____ PAGE TEXT

Brandon Berriault, 36, voted at Redman Hall in West Wareham. He said the voting process was easy and the poll workers did a good job of keeping the polling place clean and organized while maintaining social distancing. It took him five minutes, he said.
“I trust the process in person, for sure,” said Berriault. “And it’s just the way I’ve always done it.”
Because in-person turnout was expected to be high even after people voted early or by mail, there were at least two Wareham police officers posted at each polling place. In past elections, there was only one officer per location.
Many Wareham voters had strong opinions about their candidate or the opposition.
“I voted for President Trump. I did the last time, I did this time,” said Holly Warshaw, 61, who has been voting since she was 18. “I’m hoping I’m part of the silent majority that’s out there. I really would prefer not to live in a socialist society.”

________
____ RECORDS SHOWN

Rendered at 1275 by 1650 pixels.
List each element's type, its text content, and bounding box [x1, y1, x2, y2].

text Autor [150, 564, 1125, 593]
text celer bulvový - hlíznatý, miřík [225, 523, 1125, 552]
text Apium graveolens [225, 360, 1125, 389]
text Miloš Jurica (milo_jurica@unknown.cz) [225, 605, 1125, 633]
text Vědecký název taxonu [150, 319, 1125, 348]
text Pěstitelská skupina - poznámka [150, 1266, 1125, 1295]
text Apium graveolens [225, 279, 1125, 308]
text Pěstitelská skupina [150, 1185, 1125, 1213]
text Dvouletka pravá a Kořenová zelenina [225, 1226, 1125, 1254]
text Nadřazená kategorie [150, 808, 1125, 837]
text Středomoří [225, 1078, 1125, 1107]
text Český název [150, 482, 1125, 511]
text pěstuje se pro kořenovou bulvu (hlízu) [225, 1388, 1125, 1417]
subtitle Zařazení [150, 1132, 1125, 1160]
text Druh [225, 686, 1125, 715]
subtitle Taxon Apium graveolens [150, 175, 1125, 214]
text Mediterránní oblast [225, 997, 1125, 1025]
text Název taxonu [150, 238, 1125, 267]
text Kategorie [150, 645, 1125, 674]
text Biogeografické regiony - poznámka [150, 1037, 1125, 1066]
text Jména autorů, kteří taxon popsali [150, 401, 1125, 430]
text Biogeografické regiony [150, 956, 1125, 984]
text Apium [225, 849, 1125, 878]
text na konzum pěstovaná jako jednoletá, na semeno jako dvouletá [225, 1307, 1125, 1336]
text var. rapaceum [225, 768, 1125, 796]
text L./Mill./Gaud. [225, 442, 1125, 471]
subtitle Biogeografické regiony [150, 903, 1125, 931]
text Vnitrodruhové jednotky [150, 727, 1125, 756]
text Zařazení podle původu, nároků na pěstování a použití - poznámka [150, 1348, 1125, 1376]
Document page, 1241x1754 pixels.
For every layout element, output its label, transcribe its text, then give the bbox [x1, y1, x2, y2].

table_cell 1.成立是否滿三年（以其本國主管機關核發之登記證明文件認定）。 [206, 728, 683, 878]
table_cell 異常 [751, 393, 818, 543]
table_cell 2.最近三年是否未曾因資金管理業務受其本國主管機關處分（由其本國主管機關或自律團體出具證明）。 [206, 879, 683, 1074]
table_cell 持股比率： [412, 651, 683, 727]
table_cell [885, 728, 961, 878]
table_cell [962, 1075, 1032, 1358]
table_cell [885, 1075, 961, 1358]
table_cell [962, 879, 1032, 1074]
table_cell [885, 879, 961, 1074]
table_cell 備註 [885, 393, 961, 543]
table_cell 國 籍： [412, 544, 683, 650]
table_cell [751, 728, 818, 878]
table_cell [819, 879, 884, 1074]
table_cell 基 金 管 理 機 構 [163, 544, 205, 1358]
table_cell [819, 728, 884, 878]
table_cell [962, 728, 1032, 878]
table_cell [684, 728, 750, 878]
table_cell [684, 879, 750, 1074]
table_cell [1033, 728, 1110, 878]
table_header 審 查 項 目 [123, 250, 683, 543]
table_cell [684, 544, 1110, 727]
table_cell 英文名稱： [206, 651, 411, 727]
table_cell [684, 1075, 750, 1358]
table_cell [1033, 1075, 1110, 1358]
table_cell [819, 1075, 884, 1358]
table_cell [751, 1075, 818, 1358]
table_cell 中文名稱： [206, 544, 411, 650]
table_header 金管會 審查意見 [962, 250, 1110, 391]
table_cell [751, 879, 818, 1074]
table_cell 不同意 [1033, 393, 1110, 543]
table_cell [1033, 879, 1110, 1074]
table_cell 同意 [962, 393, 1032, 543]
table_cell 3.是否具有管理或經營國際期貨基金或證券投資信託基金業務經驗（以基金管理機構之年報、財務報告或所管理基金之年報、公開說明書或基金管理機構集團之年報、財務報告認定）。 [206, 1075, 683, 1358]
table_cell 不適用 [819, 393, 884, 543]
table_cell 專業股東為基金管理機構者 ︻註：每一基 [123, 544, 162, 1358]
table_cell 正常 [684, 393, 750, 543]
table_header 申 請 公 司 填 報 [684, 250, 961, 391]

________

Extract the Wareham voting passage in full, reproducing every word and punctuation mark without alteration. The material comes from a separate source and is unrelated to the text.

Brandon Berriault, 36, voted at Redman Hall in West Wareham. He said the voting process was easy and the poll workers did a good job of keeping the polling place clean and organized while maintaining social distancing. It took him five minutes, he said.
“I trust the process in person, for sure,” said Berriault. “And it’s just the way I’ve always done it.”
Because in-person turnout was expected to be high even after people voted early or by mail, there were at least two Wareham police officers posted at each polling place. In past elections, there was only one officer per location.
Many Wareham voters had strong opinions about their candidate or the opposition.
“I voted for President Trump. I did the last time, I did this time,” said Holly Warshaw, 61, who has been voting since she was 18. “I’m hoping I’m part of the silent majority that’s out there. I really would prefer not to live in a socialist society.”